For Cinco de Mayo, which conveniently falls on a Monday, I wanted to do something traditional. If you’re a returning reader to Sew You Think You Can Cook you know that almost every Monday I feature a Mexican-inspired recipe for Mexican Mondays. How authentic my recipes are is very debatable, and I don’t pretend that they are. Most of what I make spins from the American version of Mexican cuisine. But for Cinco de Mayo I thought I’d pay tribute to the holiday.
Cinco de Mayo is not Mexican Independence Day like most Americans believe. (Fun fact: Mexico’s Independence Day is September 16th) Cinco de Mayo is not a national Mexican holiday or even celebrated throughout the country. Oddly enough, the largest Cinco de Mayo celebration occurs in Los Angeles!
Cinco de Mayo commemorates the Battle of Puebla when the Mexican army defeated the French in 1862. Puebla is considered the melting pot of Mexico – Spanish, French, and the Oriental flavors were given to native Aztec and Mayan foods. While Puebla is known for it’s Mole Poblano I planned to prepare Chiles en Nogada (stuffed chiles in a walnut cream sauce), even it it’s not typically served until the fall when walnuts and pomegranates are in season.

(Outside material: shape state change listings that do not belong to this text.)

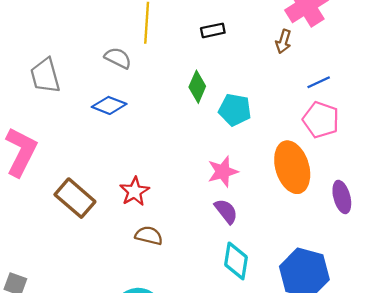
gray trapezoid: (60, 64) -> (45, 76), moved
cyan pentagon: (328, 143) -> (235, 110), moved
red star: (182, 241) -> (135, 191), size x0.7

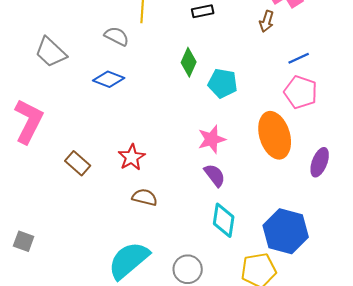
gray trapezoid: (45, 76) -> (51, 52), turned -32
purple ellipse: (342, 197) -> (320, 162), turned 36
brown rectangle: (75, 198) -> (78, 163), size x0.7

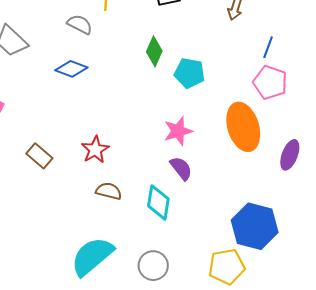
blue line: (299, 58) -> (268, 47), turned -45
cyan diamond: (224, 220) -> (158, 202), moved

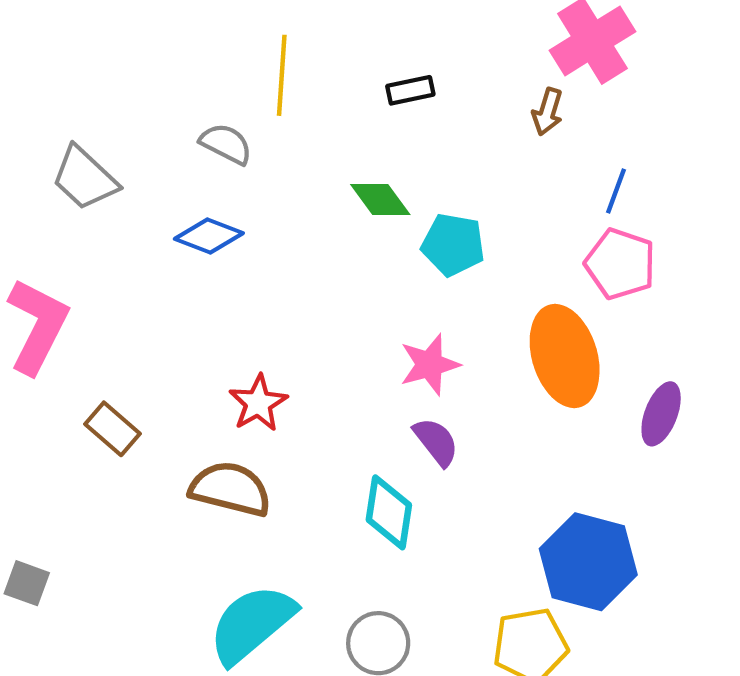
green diamond: (154, 51) -> (380, 200), turned -60
brown rectangle: (39, 156) -> (112, 429), moved
brown semicircle: (109, 191) -> (230, 489), moved, size x1.5

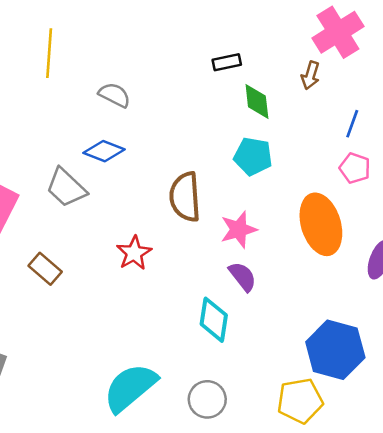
yellow line: (282, 75) -> (49, 53), moved
gray trapezoid: (85, 178) -> (66, 188), moved
green diamond: (380, 200) -> (257, 101), moved, turned 30
pink pentagon: (620, 264) -> (355, 168), size x0.7
brown semicircle: (230, 489) -> (185, 197), moved, turned -108

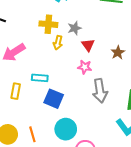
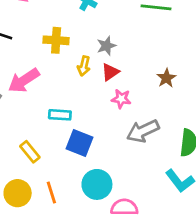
yellow cross: (48, 24) -> (56, 40), moved
red triangle: (88, 45) -> (110, 72), moved, turned 32
yellow rectangle: (16, 91) -> (30, 152), moved, turned -49
gray arrow: (100, 91) -> (143, 131), turned 75

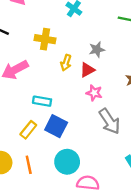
gray star: (106, 46) -> (97, 50), moved
gray arrow: (143, 131) -> (110, 121), turned -104
yellow rectangle: (30, 152) -> (28, 130), moved, turned 72

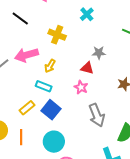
yellow arrow: (66, 63) -> (50, 66), moved
red triangle: (87, 70) -> (87, 68), turned 32
pink star: (94, 93) -> (81, 87), moved

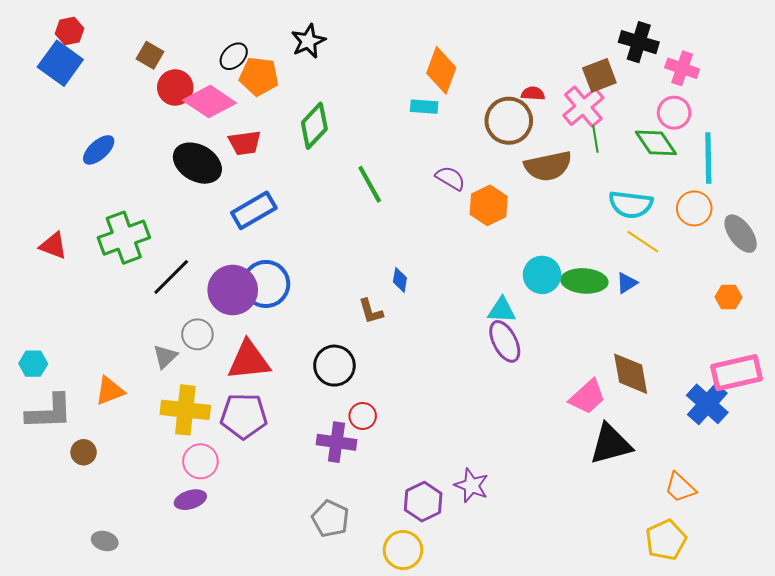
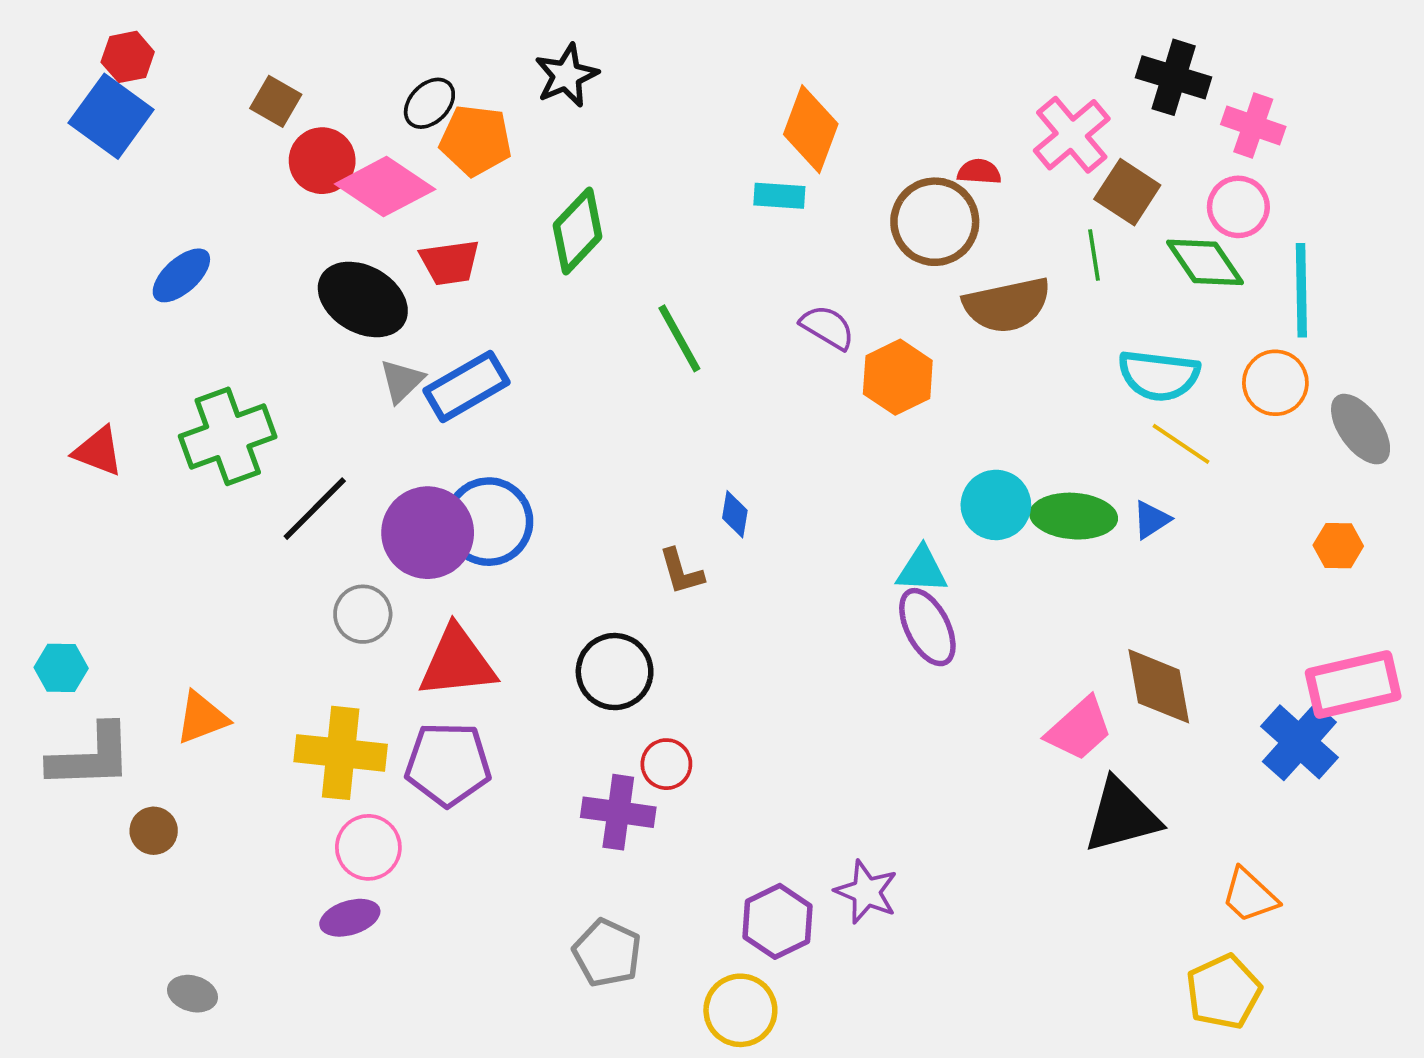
brown square: (599, 75) -> (1127, 192), moved, turned -36
pink cross: (583, 107) -> (1072, 135), moved
gray triangle: (165, 357) -> (402, 381), moved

Note I said planned to prepare?
Life got in the way. Weekends were spent out of town and Stuart was on travel (I wasn’t about to spend so much time and effort on a dish just for me). So my Plan B was to create a sweet traditionally found in Puebla – Jamoncillo Pinion. The [translated] recipe looked simple enough. And then I was placed on bed rest. My mom generously offered to give it a shot. Somewhere along the way we failed at candy making. Whether something was lost in the translation or we were simply too impatient I’m not sure. But the candy never set – even after putting it in the freezer overnight. (Before I get in trouble, I am in no way blaming her! I’d be posting the same story if I were the one standing at the stove.)
So now what? I can’t NOT have a post on Cinco de Mayo!
With Cinco de Mayo being widely popular in the states and salsa being the number one condiment in America, why not a simple salsa?
Spicy Blender Salsa
- 1 can (14 oz) diced tomatoes
- 1 can (10 oz) diced tomatoes and green chiles
- 1/4 yellow onion, chopped
- 1 clove garlic, smashed and peeled
- 1 small jalapeno, ribs and seeds removed
- 3/4 tsp salt
- 1/4 tsp cumin
- 2 tsp honey
- 1/4 C fresh cilantro
- juice of 1 lime
- Place all ingredients in a blender and pulse until combined. Taste and adjust any seasonings if needed.
*This recipe is adapted from Kelley at http://www.mountainmamacooks.com/2012/01/quick-and-easy-blender-salsa/*
Stuart has now put a ban on all grocery store salsas and demands this be made every time instead.